• **ABOUT THIS EXERCISE**: Pictures are not part of the copy; retype all the records below exactly.

(Stored data entries)
◆ ◆ ◆ ◆
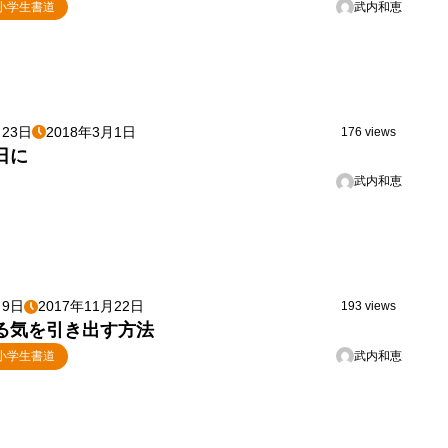
武内和恵
小学生書道
月23日
2018年3月1日
176 views
日に
武内和恵
月9日
2017年11月22日
193 views
る気を引き出す方法
武内和恵
小学生書道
◆ ◆ ◆ ◆
• **ANSWER TO THIS PROBLEM**:
武内和恵
小学生書道
月23日
2018年3月1日
176 views
日に
武内和恵
月9日
2017年11月22日
193 views
る気を引き出す方法
武内和恵
小学生書道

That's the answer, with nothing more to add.